Jehudi Ashmun

Filed in Missionaries, Students & alumni

 

Jehudi Ashmun (1794-1828) was born in Champlain, New York, on April 21, 1794. He entered Middlebury College in 1812 and spent most of his three years at Middlebury as an itinerant preacher. He left the College in 1814, and completed his education at the University of Vermont, graduating in 1816.

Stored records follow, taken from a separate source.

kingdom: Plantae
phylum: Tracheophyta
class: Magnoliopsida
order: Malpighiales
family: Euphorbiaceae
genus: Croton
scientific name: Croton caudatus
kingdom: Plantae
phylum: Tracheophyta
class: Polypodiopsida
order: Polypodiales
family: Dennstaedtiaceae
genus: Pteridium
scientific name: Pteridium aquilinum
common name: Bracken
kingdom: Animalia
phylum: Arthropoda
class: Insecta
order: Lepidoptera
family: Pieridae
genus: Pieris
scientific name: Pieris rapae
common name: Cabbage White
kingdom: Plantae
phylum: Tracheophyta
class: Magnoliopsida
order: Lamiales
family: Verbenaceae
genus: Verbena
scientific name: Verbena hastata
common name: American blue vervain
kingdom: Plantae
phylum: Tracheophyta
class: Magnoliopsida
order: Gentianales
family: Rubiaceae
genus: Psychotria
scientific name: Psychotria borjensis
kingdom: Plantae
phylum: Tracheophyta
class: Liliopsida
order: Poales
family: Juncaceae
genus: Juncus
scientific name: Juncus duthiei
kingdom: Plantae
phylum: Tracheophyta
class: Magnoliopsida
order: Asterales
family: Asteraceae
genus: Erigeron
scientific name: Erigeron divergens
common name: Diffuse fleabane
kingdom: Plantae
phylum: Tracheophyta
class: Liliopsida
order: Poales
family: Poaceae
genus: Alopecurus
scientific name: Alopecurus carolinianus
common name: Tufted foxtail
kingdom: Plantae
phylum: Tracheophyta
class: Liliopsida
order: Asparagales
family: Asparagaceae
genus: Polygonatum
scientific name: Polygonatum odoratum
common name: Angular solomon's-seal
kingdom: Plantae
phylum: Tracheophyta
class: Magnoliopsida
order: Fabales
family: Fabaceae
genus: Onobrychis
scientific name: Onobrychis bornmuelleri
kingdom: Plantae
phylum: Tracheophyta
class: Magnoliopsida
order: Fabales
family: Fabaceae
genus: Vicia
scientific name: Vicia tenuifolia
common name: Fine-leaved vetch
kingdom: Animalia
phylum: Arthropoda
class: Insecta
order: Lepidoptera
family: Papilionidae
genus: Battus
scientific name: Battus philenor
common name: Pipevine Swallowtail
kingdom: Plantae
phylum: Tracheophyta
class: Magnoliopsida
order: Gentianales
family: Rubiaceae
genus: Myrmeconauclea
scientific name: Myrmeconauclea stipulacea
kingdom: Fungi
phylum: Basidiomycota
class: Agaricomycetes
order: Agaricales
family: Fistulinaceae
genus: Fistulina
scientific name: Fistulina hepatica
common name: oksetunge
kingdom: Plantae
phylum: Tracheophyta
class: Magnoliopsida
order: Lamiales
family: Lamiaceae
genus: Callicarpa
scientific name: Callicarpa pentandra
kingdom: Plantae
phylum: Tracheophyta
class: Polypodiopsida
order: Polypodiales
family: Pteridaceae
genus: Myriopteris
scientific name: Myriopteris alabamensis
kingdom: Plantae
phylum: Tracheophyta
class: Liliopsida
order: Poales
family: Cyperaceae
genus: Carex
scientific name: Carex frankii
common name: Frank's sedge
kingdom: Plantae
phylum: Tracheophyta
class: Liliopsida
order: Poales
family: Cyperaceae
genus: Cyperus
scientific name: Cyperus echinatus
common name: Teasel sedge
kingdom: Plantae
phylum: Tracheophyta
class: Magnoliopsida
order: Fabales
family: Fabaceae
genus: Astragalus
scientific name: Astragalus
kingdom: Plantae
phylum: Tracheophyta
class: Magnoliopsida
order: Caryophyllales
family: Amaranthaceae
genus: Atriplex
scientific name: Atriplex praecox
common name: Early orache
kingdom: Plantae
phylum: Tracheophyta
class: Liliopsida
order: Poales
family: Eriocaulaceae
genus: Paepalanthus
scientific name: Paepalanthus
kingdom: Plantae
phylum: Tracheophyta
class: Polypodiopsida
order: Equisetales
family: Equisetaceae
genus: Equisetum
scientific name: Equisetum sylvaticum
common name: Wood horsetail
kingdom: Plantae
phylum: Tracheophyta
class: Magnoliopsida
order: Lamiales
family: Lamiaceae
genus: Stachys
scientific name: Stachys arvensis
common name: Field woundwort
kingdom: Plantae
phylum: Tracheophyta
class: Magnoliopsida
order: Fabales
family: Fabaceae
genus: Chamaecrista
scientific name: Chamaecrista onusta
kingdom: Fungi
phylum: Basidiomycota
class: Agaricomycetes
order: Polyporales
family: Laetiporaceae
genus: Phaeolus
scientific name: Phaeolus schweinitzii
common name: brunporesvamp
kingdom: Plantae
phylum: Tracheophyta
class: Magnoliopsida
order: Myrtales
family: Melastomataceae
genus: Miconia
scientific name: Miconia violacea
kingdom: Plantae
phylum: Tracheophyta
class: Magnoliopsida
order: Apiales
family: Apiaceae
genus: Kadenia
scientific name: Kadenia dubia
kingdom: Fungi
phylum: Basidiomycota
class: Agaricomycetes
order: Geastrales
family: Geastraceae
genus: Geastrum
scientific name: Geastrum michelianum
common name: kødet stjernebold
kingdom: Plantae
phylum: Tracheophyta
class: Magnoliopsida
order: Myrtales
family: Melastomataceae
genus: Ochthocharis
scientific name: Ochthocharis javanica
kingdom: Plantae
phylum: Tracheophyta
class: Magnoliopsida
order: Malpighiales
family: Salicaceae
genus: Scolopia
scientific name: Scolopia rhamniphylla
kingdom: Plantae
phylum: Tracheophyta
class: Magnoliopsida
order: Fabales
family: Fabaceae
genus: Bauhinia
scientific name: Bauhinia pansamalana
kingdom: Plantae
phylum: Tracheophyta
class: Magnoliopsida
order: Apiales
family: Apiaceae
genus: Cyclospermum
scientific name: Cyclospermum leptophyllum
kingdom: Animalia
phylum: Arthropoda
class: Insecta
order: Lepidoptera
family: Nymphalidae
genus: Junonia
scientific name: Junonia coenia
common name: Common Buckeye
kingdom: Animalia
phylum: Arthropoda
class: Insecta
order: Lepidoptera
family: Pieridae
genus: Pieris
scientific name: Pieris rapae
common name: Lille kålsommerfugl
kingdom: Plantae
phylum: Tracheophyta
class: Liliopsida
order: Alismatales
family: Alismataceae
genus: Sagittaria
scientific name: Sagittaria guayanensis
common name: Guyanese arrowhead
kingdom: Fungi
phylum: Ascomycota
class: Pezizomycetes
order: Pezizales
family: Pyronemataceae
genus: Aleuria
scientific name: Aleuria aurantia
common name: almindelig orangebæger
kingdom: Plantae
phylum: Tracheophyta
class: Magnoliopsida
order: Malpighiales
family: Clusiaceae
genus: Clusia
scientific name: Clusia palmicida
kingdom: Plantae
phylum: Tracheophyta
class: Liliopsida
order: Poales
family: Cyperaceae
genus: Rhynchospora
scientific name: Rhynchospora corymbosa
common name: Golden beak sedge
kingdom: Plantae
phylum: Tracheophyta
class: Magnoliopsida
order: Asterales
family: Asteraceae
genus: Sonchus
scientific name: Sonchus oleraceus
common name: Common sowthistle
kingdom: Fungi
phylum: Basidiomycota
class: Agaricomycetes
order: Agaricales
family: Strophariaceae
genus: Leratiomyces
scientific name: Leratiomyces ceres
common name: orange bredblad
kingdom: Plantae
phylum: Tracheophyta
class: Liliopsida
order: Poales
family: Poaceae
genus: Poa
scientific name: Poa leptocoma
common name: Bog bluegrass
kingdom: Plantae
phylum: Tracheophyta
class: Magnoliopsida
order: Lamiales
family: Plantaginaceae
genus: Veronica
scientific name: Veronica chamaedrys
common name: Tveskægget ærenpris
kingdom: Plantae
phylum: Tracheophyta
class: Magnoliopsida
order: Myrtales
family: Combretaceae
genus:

He attended the Bangor Theological Seminary in Maine from 1817-1819, then relocated to Washington, D.C., where he edited an Episcopalian journal, to which he contributed articles on the American Colonization Society and its efforts to establish a colony for freed American slaves in Liberia. He was appointed official representative of the United States government to the Liberian mission. When Ashmun, his wife, and a small band of new colonists arrived in Liberia, they found the colony on the verge of extinction as a result of fever, lack of supplies, and the threat of hostile local tribes. Working to defend the colony, Ashmun contracted the fever to which his wife succumbed. In November 1822, local tribes attacked.  A treaty with the local tribes was eventually reached and Ashmun served as the Governor of the Liberian colony for five years.  He returned to the United States where he died on August 25, 1828, in New Haven, Connecticut,  from the lingering effects of tropical fever.